The Trashy Urban aesthetic just feels like a sign of the times. Even if old SNK didn't die, I doubt it'd stay around to the same capacity.
The great thing about KoF is that it does have new designs per saga that take in the new hotness of the times... but it also generally updates the old character in fitting ways. Thus, an urban character generally still feels urban, even when standing alongside a character that's a tribute to a more recent, "bubblegummy" modern anime.

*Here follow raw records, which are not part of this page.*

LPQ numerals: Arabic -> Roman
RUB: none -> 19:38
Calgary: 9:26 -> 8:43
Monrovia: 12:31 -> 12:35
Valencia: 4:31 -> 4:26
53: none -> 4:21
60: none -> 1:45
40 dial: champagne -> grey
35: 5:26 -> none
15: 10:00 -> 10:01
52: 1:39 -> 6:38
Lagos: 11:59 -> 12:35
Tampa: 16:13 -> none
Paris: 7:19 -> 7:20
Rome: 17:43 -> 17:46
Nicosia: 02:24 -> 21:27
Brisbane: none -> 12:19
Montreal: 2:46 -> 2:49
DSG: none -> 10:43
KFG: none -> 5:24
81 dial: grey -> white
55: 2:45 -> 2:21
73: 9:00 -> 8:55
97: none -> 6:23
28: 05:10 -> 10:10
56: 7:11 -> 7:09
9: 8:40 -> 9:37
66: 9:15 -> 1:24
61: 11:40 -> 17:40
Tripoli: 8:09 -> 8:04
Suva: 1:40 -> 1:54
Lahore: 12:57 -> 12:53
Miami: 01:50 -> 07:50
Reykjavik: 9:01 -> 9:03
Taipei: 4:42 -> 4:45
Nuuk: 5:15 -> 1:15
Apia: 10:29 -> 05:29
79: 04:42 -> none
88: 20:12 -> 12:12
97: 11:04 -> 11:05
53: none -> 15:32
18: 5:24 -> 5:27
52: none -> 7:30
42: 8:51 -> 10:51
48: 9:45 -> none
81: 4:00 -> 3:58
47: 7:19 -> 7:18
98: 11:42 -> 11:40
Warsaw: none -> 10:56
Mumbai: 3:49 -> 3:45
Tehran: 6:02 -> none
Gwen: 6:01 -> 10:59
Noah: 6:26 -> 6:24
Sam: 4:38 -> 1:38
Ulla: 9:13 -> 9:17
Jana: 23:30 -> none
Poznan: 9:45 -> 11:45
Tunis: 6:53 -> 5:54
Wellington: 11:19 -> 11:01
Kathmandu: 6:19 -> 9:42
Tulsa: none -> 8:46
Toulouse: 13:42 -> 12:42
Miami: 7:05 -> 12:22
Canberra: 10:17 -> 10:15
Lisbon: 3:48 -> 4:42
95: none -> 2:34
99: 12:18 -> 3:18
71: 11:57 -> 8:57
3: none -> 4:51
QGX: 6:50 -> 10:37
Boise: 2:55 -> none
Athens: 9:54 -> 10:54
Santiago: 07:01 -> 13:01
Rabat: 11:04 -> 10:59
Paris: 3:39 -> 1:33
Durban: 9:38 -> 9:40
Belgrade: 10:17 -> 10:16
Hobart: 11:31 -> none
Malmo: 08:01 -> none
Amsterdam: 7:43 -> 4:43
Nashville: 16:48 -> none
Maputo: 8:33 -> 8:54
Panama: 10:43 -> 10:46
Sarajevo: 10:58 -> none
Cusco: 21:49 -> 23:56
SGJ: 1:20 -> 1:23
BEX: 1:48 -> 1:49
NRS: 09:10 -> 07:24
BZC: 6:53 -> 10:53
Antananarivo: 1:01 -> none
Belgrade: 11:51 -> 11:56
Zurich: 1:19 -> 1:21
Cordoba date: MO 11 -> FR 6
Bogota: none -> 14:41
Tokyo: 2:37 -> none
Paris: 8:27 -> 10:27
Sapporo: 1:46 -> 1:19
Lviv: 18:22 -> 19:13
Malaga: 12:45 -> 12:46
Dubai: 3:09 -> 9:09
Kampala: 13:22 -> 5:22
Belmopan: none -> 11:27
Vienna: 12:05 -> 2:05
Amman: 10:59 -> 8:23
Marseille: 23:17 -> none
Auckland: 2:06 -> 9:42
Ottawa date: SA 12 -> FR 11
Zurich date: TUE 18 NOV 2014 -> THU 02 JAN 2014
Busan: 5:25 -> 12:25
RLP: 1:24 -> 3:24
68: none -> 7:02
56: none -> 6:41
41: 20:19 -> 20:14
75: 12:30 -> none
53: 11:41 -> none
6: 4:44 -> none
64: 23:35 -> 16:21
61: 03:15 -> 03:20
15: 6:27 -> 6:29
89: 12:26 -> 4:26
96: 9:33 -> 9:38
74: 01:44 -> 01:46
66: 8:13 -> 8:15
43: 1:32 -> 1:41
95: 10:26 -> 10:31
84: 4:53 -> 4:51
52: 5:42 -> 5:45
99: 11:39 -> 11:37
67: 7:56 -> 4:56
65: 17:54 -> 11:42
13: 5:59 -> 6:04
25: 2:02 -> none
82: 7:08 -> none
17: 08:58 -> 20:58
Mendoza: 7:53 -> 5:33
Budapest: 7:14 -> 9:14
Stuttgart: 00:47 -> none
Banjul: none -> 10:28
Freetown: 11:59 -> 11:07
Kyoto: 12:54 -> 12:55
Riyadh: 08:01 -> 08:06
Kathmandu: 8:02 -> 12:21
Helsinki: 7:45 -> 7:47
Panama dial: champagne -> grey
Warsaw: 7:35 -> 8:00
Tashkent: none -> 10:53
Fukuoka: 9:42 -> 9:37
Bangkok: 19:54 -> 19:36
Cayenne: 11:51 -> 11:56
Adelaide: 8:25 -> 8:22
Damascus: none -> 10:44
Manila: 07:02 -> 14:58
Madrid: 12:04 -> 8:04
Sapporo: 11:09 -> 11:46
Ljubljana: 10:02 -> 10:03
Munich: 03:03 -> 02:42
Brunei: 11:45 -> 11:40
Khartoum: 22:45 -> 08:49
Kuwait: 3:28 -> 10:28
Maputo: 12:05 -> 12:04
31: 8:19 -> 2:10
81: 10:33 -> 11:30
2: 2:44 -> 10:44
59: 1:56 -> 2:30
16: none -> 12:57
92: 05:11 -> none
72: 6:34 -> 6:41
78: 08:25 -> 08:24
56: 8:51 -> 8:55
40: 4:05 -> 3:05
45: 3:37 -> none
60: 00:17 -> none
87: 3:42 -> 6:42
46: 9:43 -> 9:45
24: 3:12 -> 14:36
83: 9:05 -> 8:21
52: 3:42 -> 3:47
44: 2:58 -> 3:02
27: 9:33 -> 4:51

I feel like a lot of old gaming companies lost their traditional identities into the 3D and HD eras. Everyone tried to replace it with something that was more 3D friendly, which normally meant things like big crowds were scaled back for more central focus on fewer characters, and really defined, lived-in worlds became a bit more clean, due to needing more visual clarity to make 3D less-confusing.
Even though SNK switched around and died as few times, they don't feel that far removed from what Sega, Konami, Capcom, or maybe even Namco went through.
But yet I still feel some of the classic nuance behind them. Looking at Fatal Fury teams VS Art of Fighting in the Southtown stage of KoF XIII feels pretty close to an updated AoF in a way. That derelict church in XIV felt a lot less glitzy and glam than the Neo Esaka stage.
I think it's cool to be able to find a bit of each era of SNKP in modern products. It feels fitting for a large-ensemble game that's suppose to celebrate an entire companies history. I hope when SNKP gets back to making more than just 1 game series, we can see them focus on expanding some of the less-utilized styles and setting more, again.